I feel the article was unbalanced, since I didn't hear any of the numerous positives that the fire department does, which are many ["Burning Money," WW, Sept. 26, 2012].

I've always seen the fire department as an insurance policy. Sure, it's wasteful, unnecessary and all that—until you need it! Kind of like the military.

I am willing to pay taxes to highly trained, professional folks who will arrive when I most need them. I do, however, see a need for more scrutiny.

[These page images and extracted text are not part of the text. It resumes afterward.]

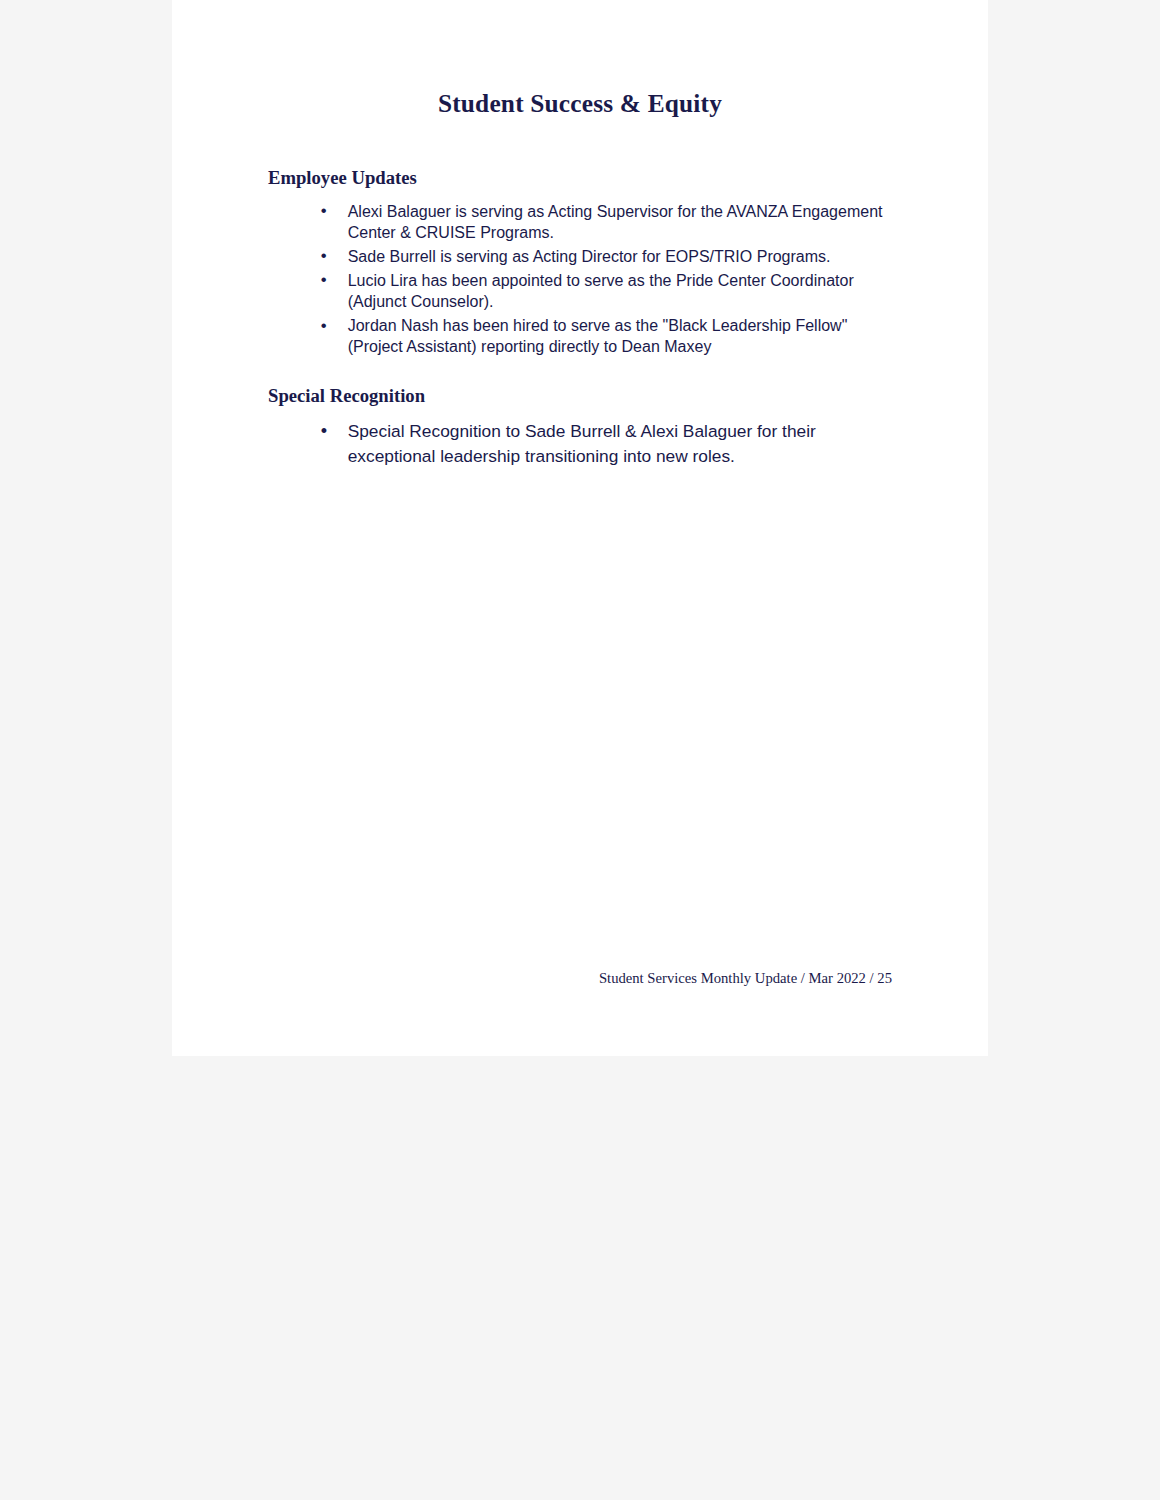Student Success & Equity
Employee Updates
Alexi Balaguer is serving as Acting Supervisor for the AVANZA Engagement Center & CRUISE Programs.
Sade Burrell is serving as Acting Director for EOPS/TRIO Programs.
Lucio Lira has been appointed to serve as the Pride Center Coordinator (Adjunct Counselor).
Jordan Nash has been hired to serve as the "Black Leadership Fellow" (Project Assistant) reporting directly to Dean Maxey
Special Recognition
Special Recognition to Sade Burrell & Alexi Balaguer for their exceptional leadership transitioning into new roles.
Student Services Monthly Update / Mar 2022 / 25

Thank you so much for this article. A few months ago, I heard a similar story on NPR about the duplication between firefighters and ambulances in Boston. And then [last] week, I actually witnessed the same thing here in Portland. Responding to a minor medical emergency [was] a big red fire truck, an ambulance and a police car. Could the waste of resources in a time when money is scarce be any more obvious?

—"Big Al"

After years in the fire service serving as a battalion chief, I know a little about the needs at the emergency scene. The emergency scene is all about staffing. For a medical emergency, it is important to have people and equipment necessary to complete the task rapidly. There may be extrication from a vehicle or bathroom. Special tools are usually required for such rescues. The typical SUV has no room to carry such equipment. 

—"James Hill"

The public unions are all overpaid—especially when retirement benefits and health care are taken into account—compared to similar workers in the private sector. This issue is causing major budget problems in state and local governments all across the country. On the right we have the rich not paying their share of taxes; on the left we have the unions extorting unreasonable pay. They are equally bad. Firemen have gotten a free pass because they are all-American and wholesome and occasionally save some lives, but they deserve some scrutiny too.

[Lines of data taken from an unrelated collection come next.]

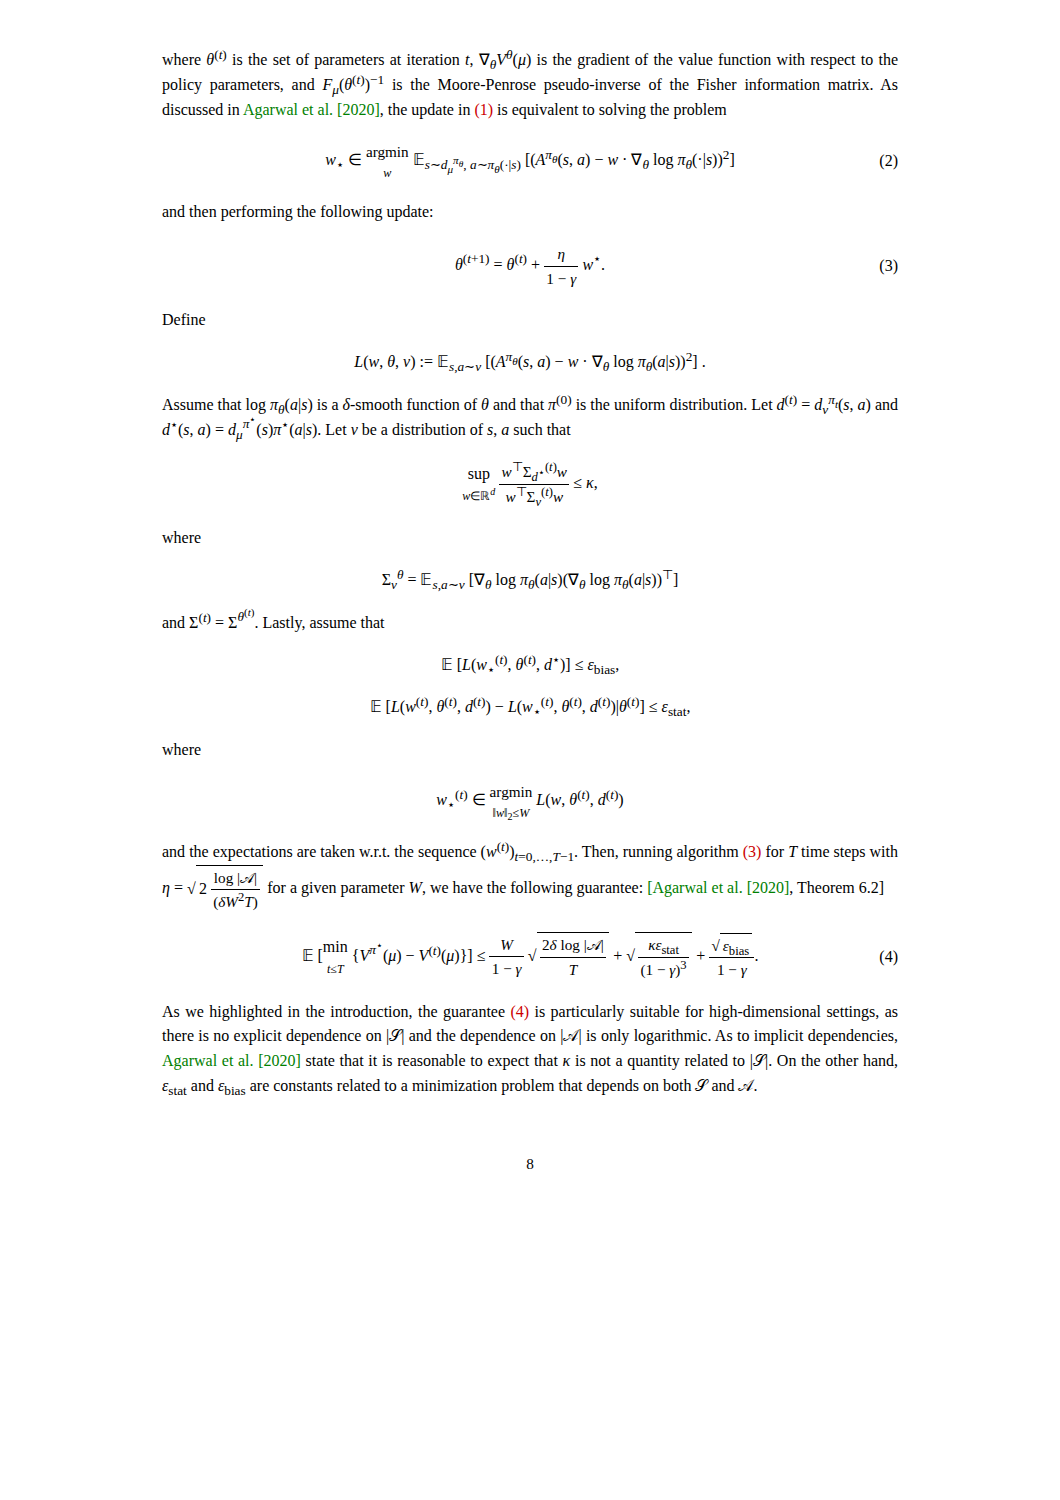where θ(t) is the set of parameters at iteration t, ∇θVθ(μ) is the gradient of the value function with respect to the policy parameters, and Fμ(θ(t))−1 is the Moore-Penrose pseudo-inverse of the Fisher information matrix. As discussed in Agarwal et al. [2020], the update in (1) is equivalent to solving the problem
w⋆ ∈ argminw 𝔼s∼dμπθ, a∼πθ(·|s) [(Aπθ(s, a) − w · ∇θ log πθ(·|s))2] (2)
and then performing the following update:
θ(t+1) = θ(t) + η 1 − γ w⋆. (3)
Define
L(w, θ, ν) := 𝔼s,a∼ν [(Aπθ(s, a) − w · ∇θ log πθ(a|s))2] .
Assume that log πθ(a|s) is a δ-smooth function of θ and that π(0) is the uniform distribution. Let d(t) = dνπt(s, a) and d⋆(s, a) = dμπ⋆(s)π⋆(a|s). Let ν be a distribution of s, a such that
supw∈ℝd w⊤Σd⋆(t)w w⊤Σν(t)w ≤ κ,
where
Σνθ = 𝔼s,a∼ν [∇θ log πθ(a|s)(∇θ log πθ(a|s))⊤]
and Σ(t) = Σθ(t). Lastly, assume that
𝔼 [L(w⋆(t), θ(t), d⋆)] ≤ εbias,
𝔼 [L(w(t), θ(t), d(t)) − L(w⋆(t), θ(t), d(t))|θ(t)] ≤ εstat,
where
w⋆(t) ∈ argmin‖w‖2≤W L(w, θ(t), d(t))
and the expectations are taken w.r.t. the sequence (w(t))t=0,…,T−1. Then, running algorithm (3) for T time steps with η = √2 log |𝒜|(δW2T) for a given parameter W, we have the following guarantee: [Agarwal et al. [2020], Theorem 6.2]
𝔼 [mint≤T {Vπ⋆(μ) − V(t)(μ)}] ≤ W 1 − γ √2δ log |𝒜|T + √κεstat(1 − γ)3 + √εbias 1 − γ. (4)
As we highlighted in the introduction, the guarantee (4) is particularly suitable for high-dimensional settings, as there is no explicit dependence on |𝒮| and the dependence on |𝒜| is only logarithmic. As to implicit dependencies, Agarwal et al. [2020] state that it is reasonable to expect that κ is not a quantity related to |𝒮|. On the other hand, εstat and εbias are constants related to a minimization problem that depends on both 𝒮 and 𝒜.
8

I am a supporter of the Columbia River Crossing concept in general. However, I don't support the light rail's inclusion in the project ["Throw Voters From the Train," WW, Sept. 26, 2012]. The reason is the I-5 corridor between the Columbia River and Portland has little to do with the people who could possibly ride the light rail. The real issue is the interstate traffic crossing the current bridge daily. The light rail would do nothing to relieve this congestion. I also believe the people of Clark County are far less likely to consider using alternative transportation methods.

—"Jeff Cole"


In our story last week about the wasteful practices at Portland Fire & Rescue ("Burning Money"), the last name of Multnomah County Chair Jeff Cogen was misspelled. WW regrets the error.